• **DATA SHOWN**
++++++++++++++++++++
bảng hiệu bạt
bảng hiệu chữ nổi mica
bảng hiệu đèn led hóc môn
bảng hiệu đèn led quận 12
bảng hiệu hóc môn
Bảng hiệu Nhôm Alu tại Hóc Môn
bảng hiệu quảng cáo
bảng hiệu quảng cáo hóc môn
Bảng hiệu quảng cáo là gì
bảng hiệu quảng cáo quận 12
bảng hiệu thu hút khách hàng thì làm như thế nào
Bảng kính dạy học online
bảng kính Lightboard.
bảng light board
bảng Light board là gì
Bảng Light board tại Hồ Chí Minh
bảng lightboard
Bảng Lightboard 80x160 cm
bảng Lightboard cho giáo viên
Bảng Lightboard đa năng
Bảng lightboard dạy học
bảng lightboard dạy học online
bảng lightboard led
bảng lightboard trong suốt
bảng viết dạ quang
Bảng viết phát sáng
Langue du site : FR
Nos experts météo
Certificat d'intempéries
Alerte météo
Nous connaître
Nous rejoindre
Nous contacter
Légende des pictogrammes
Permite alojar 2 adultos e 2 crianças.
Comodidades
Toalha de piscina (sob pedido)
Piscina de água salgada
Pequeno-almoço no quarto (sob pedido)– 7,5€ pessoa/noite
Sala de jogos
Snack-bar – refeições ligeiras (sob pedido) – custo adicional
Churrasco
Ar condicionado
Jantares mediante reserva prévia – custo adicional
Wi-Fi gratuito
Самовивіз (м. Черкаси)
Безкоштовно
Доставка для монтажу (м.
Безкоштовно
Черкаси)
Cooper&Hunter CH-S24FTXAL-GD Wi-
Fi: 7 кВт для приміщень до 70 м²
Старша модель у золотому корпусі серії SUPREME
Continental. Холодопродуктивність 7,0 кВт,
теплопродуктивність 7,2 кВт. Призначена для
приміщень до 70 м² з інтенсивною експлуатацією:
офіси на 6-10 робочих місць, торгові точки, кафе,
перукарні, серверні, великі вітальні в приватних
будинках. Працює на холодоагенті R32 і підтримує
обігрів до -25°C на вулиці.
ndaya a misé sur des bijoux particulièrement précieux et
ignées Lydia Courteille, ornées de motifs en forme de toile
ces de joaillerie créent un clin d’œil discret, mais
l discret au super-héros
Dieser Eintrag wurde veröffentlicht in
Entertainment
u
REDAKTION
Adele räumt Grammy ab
++++++++++++++++++++
• **DESCRIPTION OF THE TASK**
Copy out every line of text from all of the items above, word for word, keeping each line as it stands.

• **SOLUTION TO THE PROBLEM**
bảng hiệu bạt
bảng hiệu chữ nổi mica
bảng hiệu đèn led hóc môn
bảng hiệu đèn led quận 12
bảng hiệu hóc môn
Bảng hiệu Nhôm Alu tại Hóc Môn
bảng hiệu quảng cáo
bảng hiệu quảng cáo hóc môn
Bảng hiệu quảng cáo là gì
bảng hiệu quảng cáo quận 12
bảng hiệu thu hút khách hàng thì làm như thế nào
Bảng kính dạy học online
bảng kính Lightboard.
bảng light board
bảng Light board là gì
Bảng Light board tại Hồ Chí Minh
bảng lightboard
Bảng Lightboard 80x160 cm
bảng Lightboard cho giáo viên
Bảng Lightboard đa năng
Bảng lightboard dạy học
bảng lightboard dạy học online
bảng lightboard led
bảng lightboard trong suốt
bảng viết dạ quang
Bảng viết phát sáng
Langue du site : FR
Nos experts météo
Certificat d'intempéries
Alerte météo
Nous connaître
Nous rejoindre
Nous contacter
Légende des pictogrammes
Permite alojar 2 adultos e 2 crianças.
Comodidades
Toalha de piscina (sob pedido)
Piscina de água salgada
Pequeno-almoço no quarto (sob pedido)– 7,5€ pessoa/noite
Sala de jogos
Snack-bar – refeições ligeiras (sob pedido) – custo adicional
Churrasco
Ar condicionado
Jantares mediante reserva prévia – custo adicional
Wi-Fi gratuito
Самовивіз (м. Черкаси)
Безкоштовно
Доставка для монтажу (м.
Безкоштовно
Черкаси)
Cooper&Hunter CH-S24FTXAL-GD Wi-
Fi: 7 кВт для приміщень до 70 м²
Старша модель у золотому корпусі серії SUPREME
Continental. Холодопродуктивність 7,0 кВт,
теплопродуктивність 7,2 кВт. Призначена для
приміщень до 70 м² з інтенсивною експлуатацією:
офіси на 6-10 робочих місць, торгові точки, кафе,
перукарні, серверні, великі вітальні в приватних
будинках. Працює на холодоагенті R32 і підтримує
обігрів до -25°C на вулиці.
ndaya a misé sur des bijoux particulièrement précieux et
ignées Lydia Courteille, ornées de motifs en forme de toile
ces de joaillerie créent un clin d’œil discret, mais
l discret au super-héros
Dieser Eintrag wurde veröffentlicht in
Entertainment
u
REDAKTION
Adele räumt Grammy ab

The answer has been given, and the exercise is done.